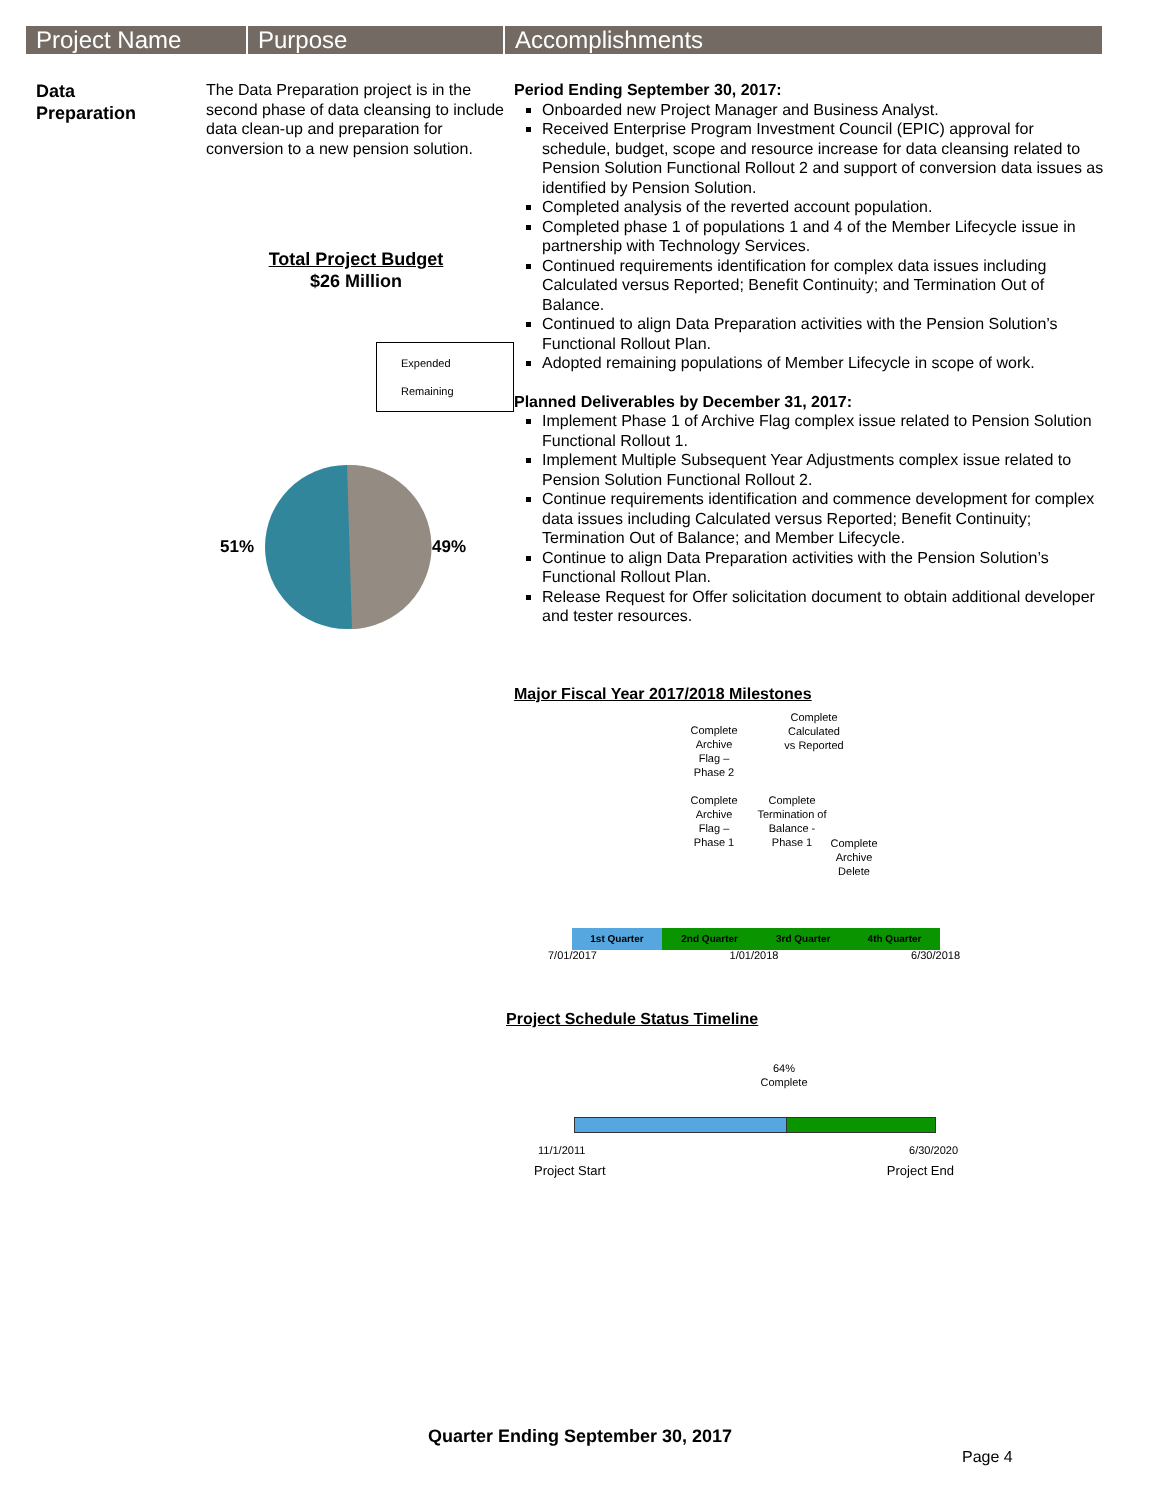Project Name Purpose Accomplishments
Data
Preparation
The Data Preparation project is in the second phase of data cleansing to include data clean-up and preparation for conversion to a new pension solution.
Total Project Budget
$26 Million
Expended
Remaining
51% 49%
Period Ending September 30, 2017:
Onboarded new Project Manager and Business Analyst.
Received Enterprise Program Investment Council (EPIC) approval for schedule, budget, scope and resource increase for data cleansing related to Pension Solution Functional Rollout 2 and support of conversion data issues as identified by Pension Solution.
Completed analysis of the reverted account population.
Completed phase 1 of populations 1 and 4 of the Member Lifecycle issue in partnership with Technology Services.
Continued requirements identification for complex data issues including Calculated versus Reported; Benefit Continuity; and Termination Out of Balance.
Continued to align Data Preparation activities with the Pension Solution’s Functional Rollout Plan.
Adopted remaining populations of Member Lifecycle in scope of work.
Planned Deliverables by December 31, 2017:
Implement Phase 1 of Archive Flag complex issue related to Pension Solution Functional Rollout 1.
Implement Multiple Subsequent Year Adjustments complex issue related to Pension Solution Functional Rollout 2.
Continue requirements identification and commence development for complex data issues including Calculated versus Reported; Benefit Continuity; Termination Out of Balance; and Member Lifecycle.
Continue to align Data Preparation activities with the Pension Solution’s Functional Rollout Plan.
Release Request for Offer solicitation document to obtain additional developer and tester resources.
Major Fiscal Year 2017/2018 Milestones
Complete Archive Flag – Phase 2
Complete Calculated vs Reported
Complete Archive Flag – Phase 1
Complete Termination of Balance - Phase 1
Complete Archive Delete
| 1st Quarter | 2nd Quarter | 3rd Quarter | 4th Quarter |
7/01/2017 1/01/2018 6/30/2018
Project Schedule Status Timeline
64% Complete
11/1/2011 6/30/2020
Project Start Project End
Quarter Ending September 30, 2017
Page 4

--

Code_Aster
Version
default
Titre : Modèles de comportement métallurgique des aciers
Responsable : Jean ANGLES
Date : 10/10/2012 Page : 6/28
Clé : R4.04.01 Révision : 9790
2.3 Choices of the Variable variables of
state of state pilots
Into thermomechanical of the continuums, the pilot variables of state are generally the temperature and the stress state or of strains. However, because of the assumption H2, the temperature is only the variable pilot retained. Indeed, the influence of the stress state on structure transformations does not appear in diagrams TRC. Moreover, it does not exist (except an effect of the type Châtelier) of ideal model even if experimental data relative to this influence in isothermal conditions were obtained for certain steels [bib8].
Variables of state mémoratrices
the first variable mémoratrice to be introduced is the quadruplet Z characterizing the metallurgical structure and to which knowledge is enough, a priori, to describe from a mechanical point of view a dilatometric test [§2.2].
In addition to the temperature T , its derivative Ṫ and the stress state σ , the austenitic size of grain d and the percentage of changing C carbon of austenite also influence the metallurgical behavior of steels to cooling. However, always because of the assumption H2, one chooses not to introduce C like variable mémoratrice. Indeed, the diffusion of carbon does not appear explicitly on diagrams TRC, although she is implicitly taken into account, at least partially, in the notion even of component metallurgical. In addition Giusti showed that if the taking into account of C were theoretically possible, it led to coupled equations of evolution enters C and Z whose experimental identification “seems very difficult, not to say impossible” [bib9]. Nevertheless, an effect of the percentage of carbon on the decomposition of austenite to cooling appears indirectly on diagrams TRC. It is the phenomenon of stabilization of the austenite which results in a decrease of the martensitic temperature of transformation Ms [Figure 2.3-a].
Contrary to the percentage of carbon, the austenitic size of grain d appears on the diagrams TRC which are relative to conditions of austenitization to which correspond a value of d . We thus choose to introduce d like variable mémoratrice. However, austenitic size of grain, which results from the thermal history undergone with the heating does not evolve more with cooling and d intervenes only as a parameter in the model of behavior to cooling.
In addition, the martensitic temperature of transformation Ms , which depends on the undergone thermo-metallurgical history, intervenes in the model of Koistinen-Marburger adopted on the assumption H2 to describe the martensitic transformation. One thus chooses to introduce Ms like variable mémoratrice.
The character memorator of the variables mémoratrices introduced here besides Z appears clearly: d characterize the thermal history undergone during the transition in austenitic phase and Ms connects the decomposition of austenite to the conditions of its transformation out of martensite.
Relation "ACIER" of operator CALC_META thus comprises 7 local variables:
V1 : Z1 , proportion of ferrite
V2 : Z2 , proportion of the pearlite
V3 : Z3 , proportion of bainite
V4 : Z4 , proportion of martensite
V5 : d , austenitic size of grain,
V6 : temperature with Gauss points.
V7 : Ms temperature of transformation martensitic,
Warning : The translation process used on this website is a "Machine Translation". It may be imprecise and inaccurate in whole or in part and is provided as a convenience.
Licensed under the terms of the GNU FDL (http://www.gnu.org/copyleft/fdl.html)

◆ **Your goal**: Please copy each line of the material that contains the word "Year".

◆ **Solution below**:
Implement Multiple Subsequent Year Adjustments complex issue related to Pension Solution Functional Rollout 2.
Major Fiscal Year 2017/2018 Milestones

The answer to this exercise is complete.